Somnia: Lazos de sueños

Capítulo 23: El eco de los símbolos

Pocos días después de dejar San Elías del Monte, Fernando recibió una carta sin remitente. Estaba escrita con tinta azul en un papel envejecido. No tenía introducción, solo una frase:

“Lucinda murió en su sueño… pero sigue caminando en los de otros. Venid al Hospicio de Santa Radegunda. Preguntad por la sala de los ojos cerrados.”

Eugenia la leyó en voz alta.

—¿Hospicio? ¿Qué es eso?

Fernando cerró los ojos un momento.

—Es un antiguo sanatorio mental, clausurado hace años. Lo recuerdo de mis investigaciones sobre casos de sueños colectivos. Nunca resolvieron por qué tantos pacientes allí hablaban de la misma mujer.

—¿Lucinda?

Fernando asintió.

Empacaron de inmediato y viajaron hasta las ruinas del hospicio, ubicado en las afueras de una ciudad costera. El edificio estaba semioculto por vegetación. Tenía la estructura de una capilla antigua, con pasillos largos y vitrales rotos.

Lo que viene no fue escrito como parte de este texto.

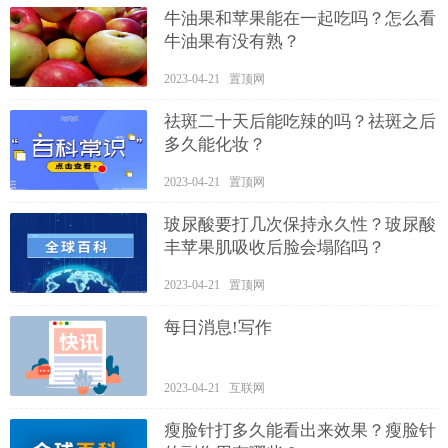
牛油果和苹果能在一起吃吗？怎么看
牛油果有没有熟？
2023-04-21 置顶网
祛斑二十天后能吃辣的吗？祛斑之后
多久能化妆？
2023-04-21 置顶网
玻尿酸要打几次保持永久性？玻尿酸
丰苹果肌吸收后脸会塌陷吗？
2023-04-21 置顶网
每日消息!写作
2023-04-21 互联网
瘦脸针打多久能看出来效果？瘦脸针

Mientras exploraban, llegaron a una sala sin puerta, donde había camas metálicas oxidadas y en las paredes, decenas de símbolos tallados con fuerza… los mismos que rodeaban al Ojo Dormido en los sueños.

—Es la sala —dijo Eugenia con un estremecimiento—. La de los ojos cerrados.

Allí encontraron registros antiguos, mojados, pero legibles. Varios pacientes anotaban sueños recurrentes con una mujer que los observaba desde una colina, siempre de espaldas. Y en cada página, aparecía escrito a mano un mismo verso:

“La que nunca despertó lleva la llave,
la que sueña de pie ante la sangre de nadie.”

Entre los nombres de los pacientes, uno llamó la atención: Lucinda Herrera. Internada a los diecisiete años, entró en coma tras un brote de sonambulismo. Nunca despertó. Su cuerpo desapareció misteriosamente meses después.

—¿Y si ella no murió? —murmuró Eugenia—. ¿Y si se convirtió en algo más… como Julián, pero al revés? ¿Un alma sin cuerpo, atrapada en el tejido de los sueños?

Mientras recorrían el lugar, encontraron una caja bajo el suelo podrido de una celda olvidada. Dentro, un cuaderno cubierto de símbolos. Uno de ellos era nuevo: una variante del Ojo Dormido, pero con el ojo completamente abierto.

—¿Un símbolo contrario? —dijo Fernando—. Tal vez representa el despertar total… o el desvelo eterno.

En ese momento, una corriente helada recorrió el pasillo.

Ambos se giraron.

Una figura cruzó la sala en silencio. No caminaba: flotaba. Su cabello era largo y oscuro, su cuerpo, apenas sombra.

Eugenia se adelantó.

—Lucinda…

Pero al pronunciar su nombre, la figura se desvaneció.

Y en su lugar, un murmullo recorrió las paredes:

“Ella no quiere ser despertada. Pero sí… recordada.”

Fernando apretó el cuaderno en su mano.

—Este caso no terminó. Solo nos mostró el mapa.

Y por primera vez, no se trataba de salvar a alguien.

Era una búsqueda. Una conexión. Una pieza perdida de un rompecabezas más antiguo que ellos.